By Melanie Elliott
Melanie Elliott is a recent graduate of UNC-Chapel Hill. Her academic focus was the physics of renewable energy systems, and her research involved a case study on the use of energy storage for the electrical grid in North Carolina. She now works as the sustainability analyst for Sustainable Carolina where her professional focus is data analysis for sustainable systems on campus.
Tracking Emissions
One of my responsibilities in my position with the Institute for the Environment is completing the annual Greenhouse Gas (GHG) Inventory to track Carolina’s progress toward carbon neutrality. The university has set a 2040 goal for carbon neutrality and in 2021 established a new Climate Action Plan.
Consistent with that plan the university has implemented several operational changes to reduce emissions. We have seen a steady decrease in emissions as a result of these changes even though campus population tends to increase annually, but the 21% drop between 2019 and 2020 was in part due to the pandemic.
I wanted to know how much of the reduction was directly caused by university efforts to lower emissions and how much was impacted by the pandemic meaning that we should anticipate a rebound as we attempt to restore normalcy. During the Fall 2021 semester, my coworker at Sustainable Carolina, Vik Agabekov, and I worked with Dr. Leda Van Doren to guide a capstone course through examining how the pandemic impacted our GHG Inventory.
Dr. Van Doren decided to break the class into five groups: Residential Buildings, Campus Buildings, Indirect Emissions, Costs and Equity, and Social and Individual Impacts. The first three groups were tasked with determining the quantitative impact the pandemic had on the inventory. These results could be used to suggest changes to university policy. For example, commuting emissions were down because campus users worked from home most of the year, so it may be reasonable to increase online course work for students. However, the social and financial costs of working from home are important to consider. Therefore, the other two groups were tasked with assessing the impacts of pandemic procedures on individual success and wellness.
Evaluating the Data
The students found interesting results. The emissions from campus buildings include emissions from combustion for electricity and combustion for steam which is used for heating. These emissions were largely consistent across 2019 and 2020 for many reasons. First, the building temperatures must remain between 58°F and 83°F in order to prevent building damage (e.g., mold growth). Second, while dining halls and gyms were essentially vacant in 2020, many campus buildings (e.g., lab buildings) remained fully operational. Third, the hospital’s energy use increased in 2020 compared to 2019, and occupied buildings experienced increased air flow to help remove pathogens in the rooms. These increases in energy use offset a large portion of the decreases achieved elsewhere.

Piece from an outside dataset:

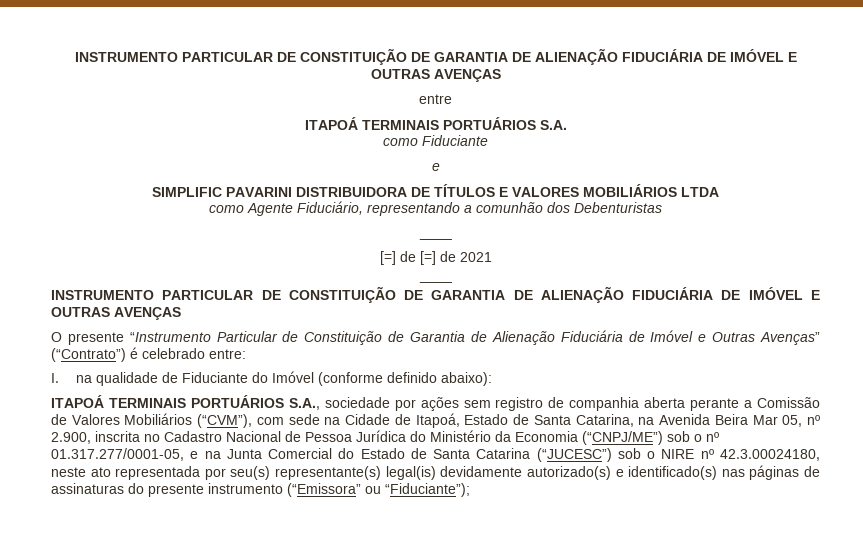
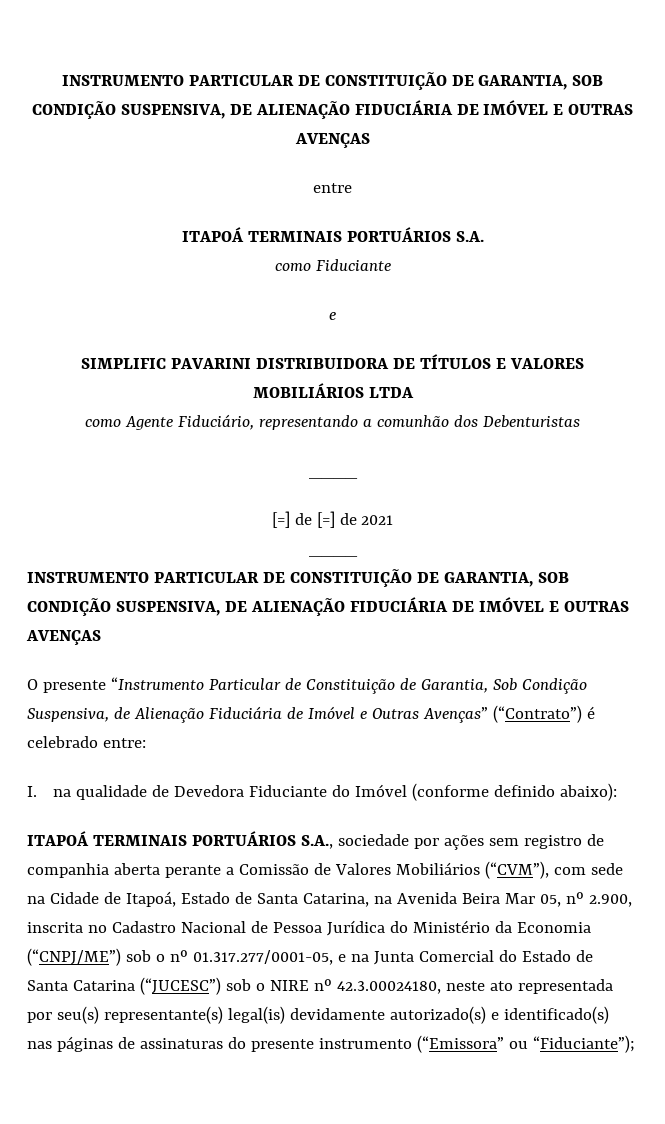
[74,48,508,65] INSTRUMENTO PARTICULAR DE CONSTITUIÇÃO DE GARANTIA -> [61,72,604,90] [31,101,225,119] INSTRUMENTO PARTICULAR DE CONSTITUIÇÃO DE GARANTIA, SOB CONDIÇÃO SUSPENSIVA,
[431,290,506,300] GARANTIA -> [443,572,569,587] [27,598,220,616] GARANTIA, SOB CONDIÇÃO SUSPENSIVA,
[410,331,466,342] Garantia -> [420,678,587,694] [27,708,109,722] Garantia, Sob Condição Suspensiva,
(178, 377) none -> [173,785,244,797] Devedora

Indirect emissions include all emissions over which the university maintains limited control. Air travel and commuting were the two primary categories contributing to overall emissions reductions in 2020. This group relied upon a student survey which asked questions about preference in virtual classes and study abroad. Unsurprisingly, students showed little interest in remote study abroad programs. However, students appear to be open to the idea of having one or two courses each semester be online or hybrid. The problem with claiming that this measure will help reduce emissions is that having only one class online will likely not affect a student’s commute if the student still makes the trip to campus five days per week to attend other classes.
More likely to reduce commuting emissions is allowing employees to work from home when possible. This strategy has layered complexity, though, when you consider the work of the Costs/Equity and Social Impacts groups. A portion of the employee’s at-home utility bills (and at-home emissions) will increase if they are using more heat and electricity than they would if working from campus, and the employee’s well-being may be negatively affected if increased isolation and/or increased financial burdens occur. Currently, there isn’t a methodology for accounting for additional at-home emissions as part of the University’s inventory.
I know that the students in the capstone gained a lot of knowledge and experience around greenhouse gas inventories, but I assume that their main takeaway was the same as mine: reducing emissions is complex and requires adjustments in our mindsets, but the pandemic has shown us that we are more than capable of adapting.